Convert hyperbola to Bézier curve for graphing orbital paths

Question

I am writing a 2D simulator and game using the HTML canvas which involves orbital mechanics. One feature of the program is to take the position and velocity vector of a satellite at one point and return the semi-major axis, eccentricity, argument of periapsis, etc of a 2D orbit around one planet. When the eccentricity is less than one, I can easily graph the orbit as an ellipse using ctx.ellipse(). However, for eccentricities greater than one, the correct shape of the orbit is a hyperbola. At the moment, my program just draws nothing if the eccentricity is greater than one, but I would like it to graph the correct hyperbolic orbit. Since there is no built in "hyperbola" function, I need to convert my orbit into a Bézier curve. I am at a bit of a loss as to how to do this. The inputs would be the location of one focus, semi-major axis, eccentricity, and argument of periapsis (basically how far the orbit is rotated) and it should return the correct control points to graph a Bézier curve approximation of a hyperbola. It does not have to be exactly perfect, as long as it is a close enough fit. How can I approach this problem?

Answer 1

I'm doing almost the exact same thing except I'm using SVG instead of the canvas. From what I recall they are similar enough that this is applicable. Actually this is regarding Bezier curves in general so application shouldn't matter other than paying attention to the sign of a and y (inverted for graphical applications vs pure math).

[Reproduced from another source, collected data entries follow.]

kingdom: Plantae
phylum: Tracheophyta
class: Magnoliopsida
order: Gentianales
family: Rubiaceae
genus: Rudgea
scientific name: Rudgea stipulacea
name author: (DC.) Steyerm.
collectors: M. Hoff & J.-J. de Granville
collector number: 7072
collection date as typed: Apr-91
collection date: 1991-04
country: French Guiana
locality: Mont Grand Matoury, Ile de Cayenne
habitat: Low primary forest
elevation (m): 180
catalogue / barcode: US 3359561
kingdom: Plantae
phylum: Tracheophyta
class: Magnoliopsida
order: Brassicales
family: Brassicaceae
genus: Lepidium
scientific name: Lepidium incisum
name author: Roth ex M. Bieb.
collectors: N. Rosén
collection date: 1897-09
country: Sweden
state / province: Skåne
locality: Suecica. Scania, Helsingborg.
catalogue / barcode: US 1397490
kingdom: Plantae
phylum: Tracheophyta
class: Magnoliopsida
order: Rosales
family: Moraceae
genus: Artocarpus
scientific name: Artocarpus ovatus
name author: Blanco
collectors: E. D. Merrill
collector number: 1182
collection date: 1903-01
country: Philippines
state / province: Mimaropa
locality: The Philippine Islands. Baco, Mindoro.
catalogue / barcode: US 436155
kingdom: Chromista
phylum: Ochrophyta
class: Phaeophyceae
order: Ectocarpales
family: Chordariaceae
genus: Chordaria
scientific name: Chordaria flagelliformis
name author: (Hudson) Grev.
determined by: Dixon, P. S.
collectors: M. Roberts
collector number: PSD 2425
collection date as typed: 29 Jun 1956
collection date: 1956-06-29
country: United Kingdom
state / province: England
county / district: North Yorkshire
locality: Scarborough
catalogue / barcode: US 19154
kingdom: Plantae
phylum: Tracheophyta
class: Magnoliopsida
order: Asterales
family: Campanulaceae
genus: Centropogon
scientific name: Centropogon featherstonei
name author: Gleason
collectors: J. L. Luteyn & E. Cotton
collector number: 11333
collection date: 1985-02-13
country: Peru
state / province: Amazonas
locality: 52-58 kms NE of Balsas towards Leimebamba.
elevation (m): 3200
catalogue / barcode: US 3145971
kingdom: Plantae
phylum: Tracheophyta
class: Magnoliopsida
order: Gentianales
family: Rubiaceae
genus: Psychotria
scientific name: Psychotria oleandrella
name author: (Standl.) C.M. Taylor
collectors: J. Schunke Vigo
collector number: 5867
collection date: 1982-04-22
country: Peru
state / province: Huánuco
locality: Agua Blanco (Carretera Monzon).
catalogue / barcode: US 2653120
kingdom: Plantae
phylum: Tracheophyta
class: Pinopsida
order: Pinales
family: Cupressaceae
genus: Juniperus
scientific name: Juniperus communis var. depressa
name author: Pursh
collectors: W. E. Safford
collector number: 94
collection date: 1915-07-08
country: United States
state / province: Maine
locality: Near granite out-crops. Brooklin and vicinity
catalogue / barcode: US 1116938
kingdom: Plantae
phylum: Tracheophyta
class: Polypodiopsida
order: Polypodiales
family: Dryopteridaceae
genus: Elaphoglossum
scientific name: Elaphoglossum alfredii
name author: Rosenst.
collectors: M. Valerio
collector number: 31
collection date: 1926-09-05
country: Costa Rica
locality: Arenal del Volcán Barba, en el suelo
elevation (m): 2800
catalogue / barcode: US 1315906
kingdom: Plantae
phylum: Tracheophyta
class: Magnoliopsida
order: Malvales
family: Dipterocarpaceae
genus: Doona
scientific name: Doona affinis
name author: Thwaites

Note that this is with the hyperbola centered at the origin not the focus. I would recommend coding it this way then using a transform to position and rotate it as needed. I did a lot of playing around in Desmos, the exact graph is here but I won't bet on that working.

I did this two different ways. One using a quadratic curve and one using a cubic curve. Both use b, which is sqrt(c^2-a^2) instead of e, but easy enough to calculate.

Cubic Curve

I set the cubic curve to fit the hyperbola from 2a to a, which should be enough to cover the part that the curvature is noticeable. Since the apex was at the halfway point this made it easy to set the x values of the control points. The Y values were a bit tricky but came out rather elegant.

cubic curve

The control points are

P1 = (2 * a, b * sqrt(3) )
P2 = (2/3 * a, b * (48-26 * sqrt(3) ) / 18
P3 = (2/3 * a, -b * (48-26 * sqrt(3) )/ 18
P4 = (2 *a, -b * sqrt(3) )

To me this is the better option. If you only need half the hyperbola such as going from parking orbit to ejection orbit then you can clip it.

Quadradic Curve

quadradic curve img

To use a quadratic curve for an ejection orbit, notice that the tangent at departure is vertical and at true anomaly of 90 the y value is the parameter and the flight path angle, which is the tangent, reduces to tan(phi) = e. The control point is then the intersection of the tangents, so:

P1 = (a, 0)
P2 = (a,-e(a + c) + p
P3 = (c, p)

To me this curve is a little too short. I was trying to add additional points to extend it, but had trouble getting it right

Other Options

Another option is creating a curve and using transforms to change the size and shape. Apparently any curve can be created from any another by affine transforms. It's also possible to split a curve into two curves and to change the order of the curve.